▶ [ASSIGNMENT]: Rewrite everything from the line containing "(Ein stagnierendes oder" down to the line containing "Unternehmens überein?", with "Wettbewerber" swapped for "Konkurrenten" and every other word left unchanged.

Stored data entries:
=== Begin Enclosure ===
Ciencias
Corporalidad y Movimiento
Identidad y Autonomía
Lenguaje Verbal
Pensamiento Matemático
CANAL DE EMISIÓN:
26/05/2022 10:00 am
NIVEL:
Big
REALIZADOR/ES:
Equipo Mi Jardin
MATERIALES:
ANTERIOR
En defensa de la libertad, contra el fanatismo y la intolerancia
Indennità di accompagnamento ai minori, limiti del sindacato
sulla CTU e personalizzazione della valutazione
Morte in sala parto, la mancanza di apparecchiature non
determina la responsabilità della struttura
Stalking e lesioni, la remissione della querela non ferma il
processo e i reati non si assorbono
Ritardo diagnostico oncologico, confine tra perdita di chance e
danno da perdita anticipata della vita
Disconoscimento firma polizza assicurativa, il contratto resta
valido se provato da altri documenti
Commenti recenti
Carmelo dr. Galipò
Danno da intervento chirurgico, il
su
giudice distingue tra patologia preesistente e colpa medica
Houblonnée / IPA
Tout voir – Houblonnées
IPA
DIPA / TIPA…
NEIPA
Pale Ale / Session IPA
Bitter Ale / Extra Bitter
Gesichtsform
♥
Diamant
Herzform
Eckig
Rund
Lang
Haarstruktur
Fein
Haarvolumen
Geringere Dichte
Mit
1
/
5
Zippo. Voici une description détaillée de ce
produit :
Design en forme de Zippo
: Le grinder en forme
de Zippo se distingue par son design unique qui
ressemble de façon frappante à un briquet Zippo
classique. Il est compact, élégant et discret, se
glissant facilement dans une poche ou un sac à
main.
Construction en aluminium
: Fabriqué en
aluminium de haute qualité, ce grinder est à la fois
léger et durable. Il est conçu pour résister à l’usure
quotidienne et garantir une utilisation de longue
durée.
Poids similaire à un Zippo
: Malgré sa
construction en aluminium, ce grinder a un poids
=== End Enclosure ===
=== Begin Enclosure ===
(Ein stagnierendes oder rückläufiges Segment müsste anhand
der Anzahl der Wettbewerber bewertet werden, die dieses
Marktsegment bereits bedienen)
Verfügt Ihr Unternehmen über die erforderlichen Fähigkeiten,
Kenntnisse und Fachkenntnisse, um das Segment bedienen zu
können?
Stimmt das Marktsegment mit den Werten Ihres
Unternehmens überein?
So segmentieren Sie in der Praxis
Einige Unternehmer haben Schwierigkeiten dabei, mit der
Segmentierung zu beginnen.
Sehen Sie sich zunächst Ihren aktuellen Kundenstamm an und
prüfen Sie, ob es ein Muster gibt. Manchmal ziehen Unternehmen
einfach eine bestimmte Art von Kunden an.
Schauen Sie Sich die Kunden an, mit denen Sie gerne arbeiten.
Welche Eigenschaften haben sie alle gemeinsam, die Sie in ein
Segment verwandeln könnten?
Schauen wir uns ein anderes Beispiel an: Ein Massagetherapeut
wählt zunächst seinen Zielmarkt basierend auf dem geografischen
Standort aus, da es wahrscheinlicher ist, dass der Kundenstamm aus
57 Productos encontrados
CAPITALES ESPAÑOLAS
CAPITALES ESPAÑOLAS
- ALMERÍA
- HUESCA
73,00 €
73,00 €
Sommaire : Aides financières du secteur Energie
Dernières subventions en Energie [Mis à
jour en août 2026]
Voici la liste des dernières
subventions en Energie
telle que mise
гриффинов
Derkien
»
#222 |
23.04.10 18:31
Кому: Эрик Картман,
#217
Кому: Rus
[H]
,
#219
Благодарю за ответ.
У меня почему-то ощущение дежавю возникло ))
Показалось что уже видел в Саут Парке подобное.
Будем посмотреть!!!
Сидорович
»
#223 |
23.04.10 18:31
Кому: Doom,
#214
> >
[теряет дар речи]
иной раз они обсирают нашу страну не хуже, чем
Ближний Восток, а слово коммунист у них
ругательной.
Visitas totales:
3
=== End Enclosure ===
▶ [WORKED SOLUTION]:
(Ein stagnierendes oder rückläufiges Segment müsste anhand
der Anzahl der Konkurrenten bewertet werden, die dieses
Marktsegment bereits bedienen)
Verfügt Ihr Unternehmen über die erforderlichen Fähigkeiten,
Kenntnisse und Fachkenntnisse, um das Segment bedienen zu
können?
Stimmt das Marktsegment mit den Werten Ihres
Unternehmens überein?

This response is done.